9567BEB8-C44C-4606-B2C0-49C8D8D567B3

Figure 5.
021BBCD4-BAE9-44C1-A6B6-D0261C69CA6E

The gaps between title winners and Champions League non-qualifiers at the season’s end in each of the top-five leagues were: 37 points in Italy, 31 in Spain, 30 in Germany and 20 in France but in England only 14.

What I had deduced from the tables at the turn of the year was that the greater equilibrium of distribution in the Premier League mattered on the pitch, and so it seems to have been proven in the final analysis. The broadcast income generated by the highest earner, Liverpool, was only a 1.57-times multiple of what the lowest-paid club, Cardiff City, received.

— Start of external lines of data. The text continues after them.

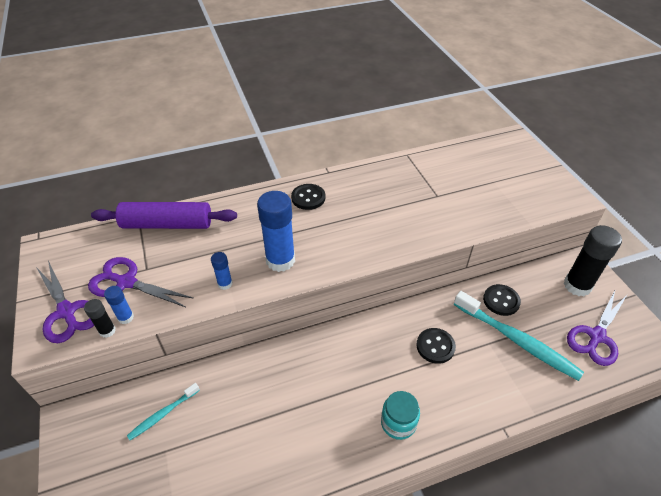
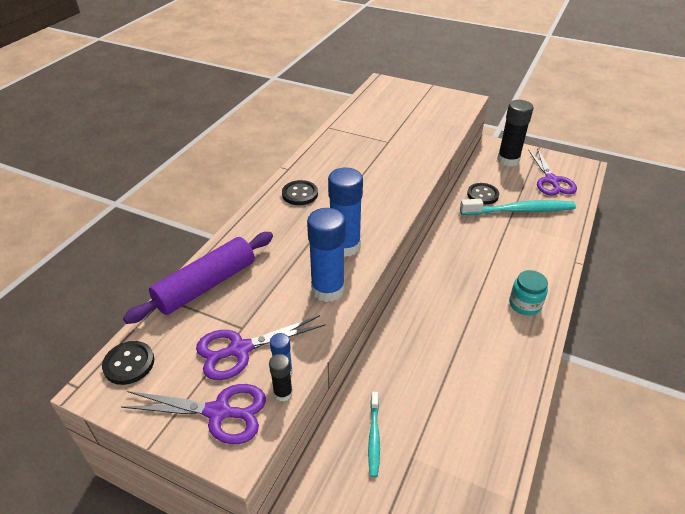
camera: 45 degrees left, 5 degrees down
(225, 284) = (328, 289): blue glue stick -> blue glue stick, size x2.07
(435, 346) = (484, 246): black button -> black button (129, 364)

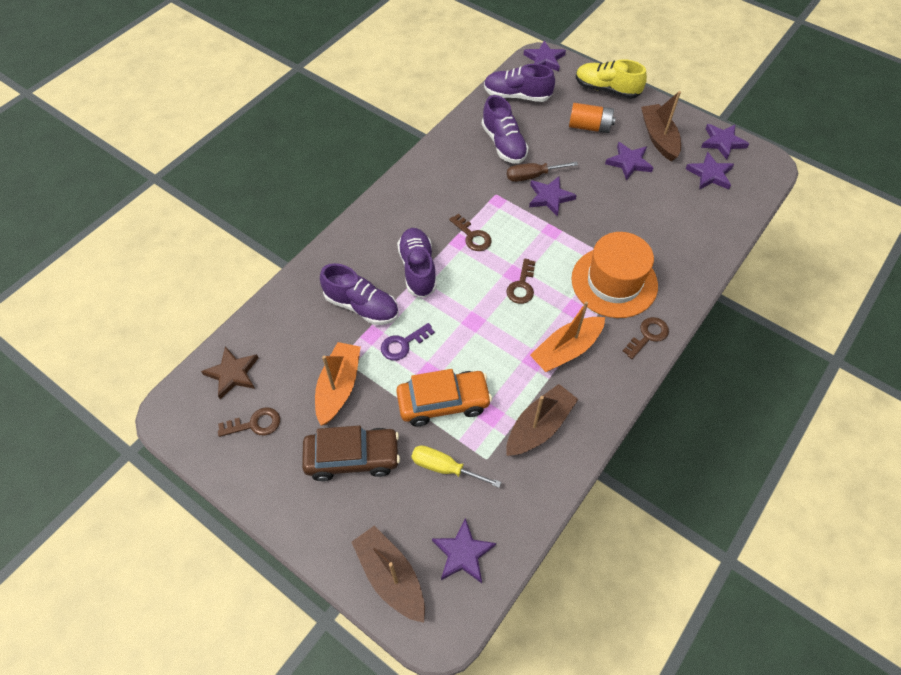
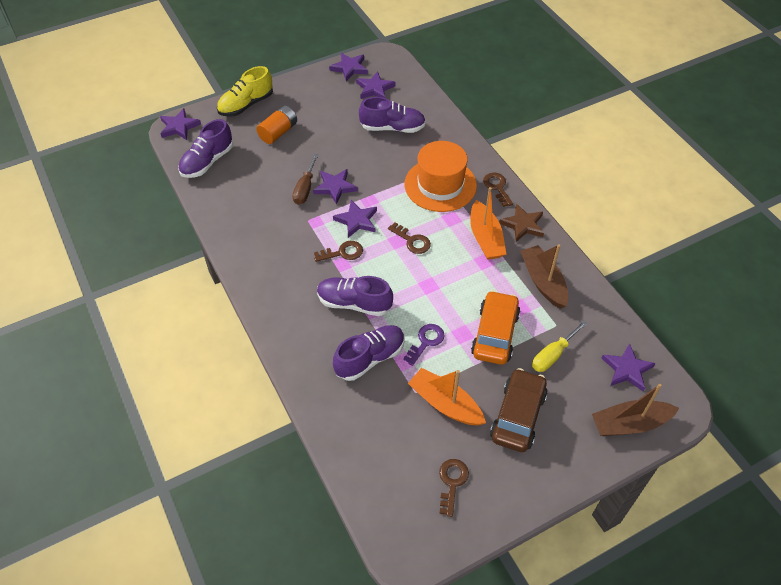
camera: 65 degrees left, 5 degrees down
(233, 373) = (389, 486): brown star -> brown star (523, 225)
(403, 344) = (426, 341): purple key -> purple key turned 135 degrees counterclockwise
(503, 144) = (256, 193): purple shoe -> purple shoe (392, 128)
(629, 162) = (332, 126): purple star -> purple star (357, 220)
(658, 138) = (320, 99): brown boat -> none

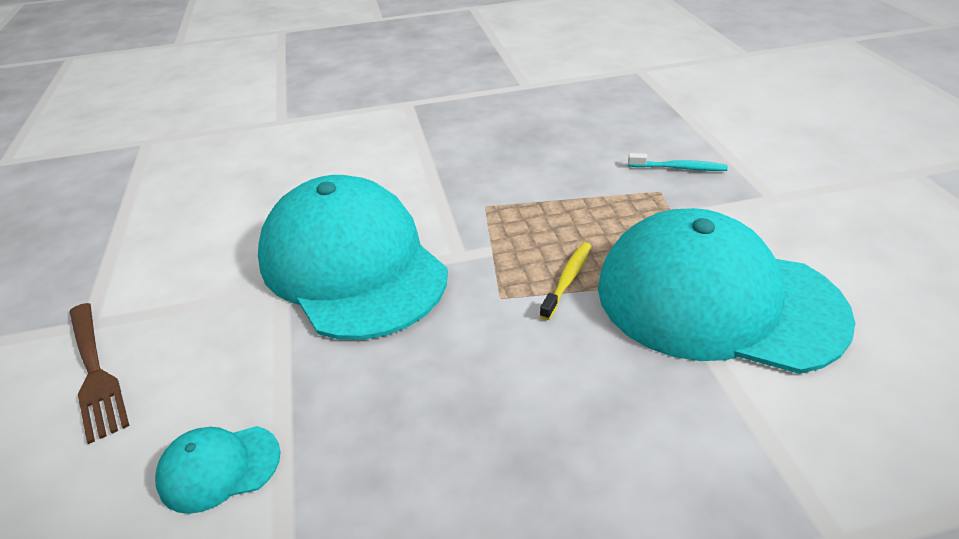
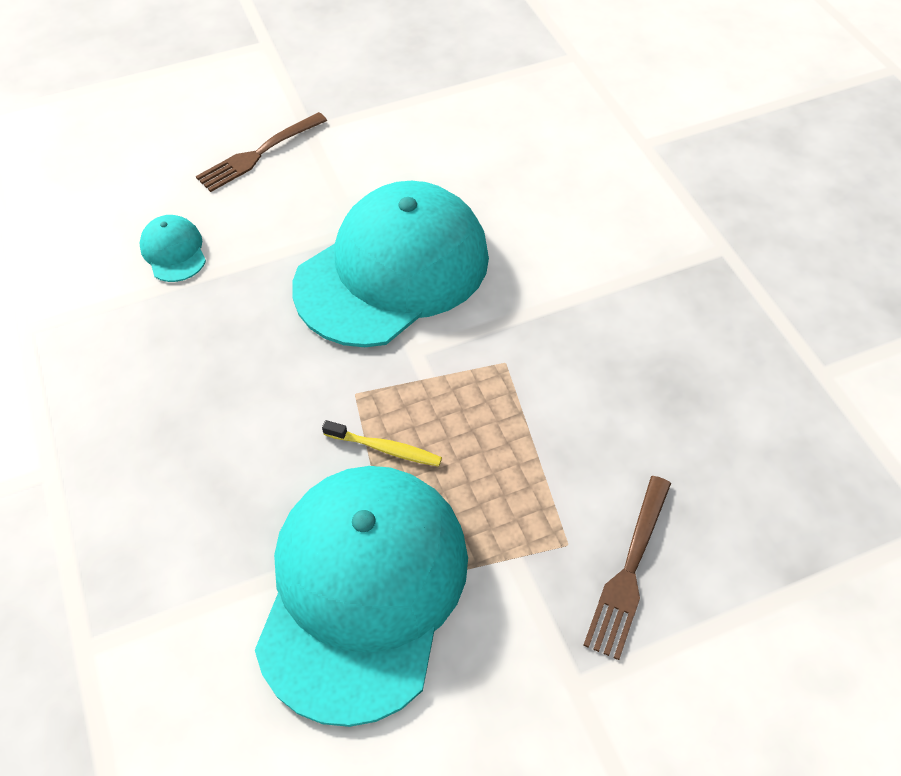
camera: 80 degrees right, 15 degrees up
(679, 168) = (629, 570): turquoise toothbrush -> brown fork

Given the proportional value to Premier League clubs of broadcast incomes against their overall revenues – in 2013-14 it amounted to 77.5% of turnover at ninth-place Stoke City, for instance – this has a very strong effect on competitive balance. Clubs are more able to deploy the cash on playing staff, smoothing out the gulf between richest and poorest.

The conclusion I drew when setting this against the gaping disparity in income between Real Madrid and clubs like Levante and Hercules in Spain was that it would be wise for other competitions to tighten the spread in centrally distributed TV payments between the highest and lowest earners.

This lesson for 2014 appears to have been understood in Spain, where the president of the league, Javier Tebas, announced in November this year that Spanish legislators would debate the introduction of a law to centralise football TV-rights sales, as in England.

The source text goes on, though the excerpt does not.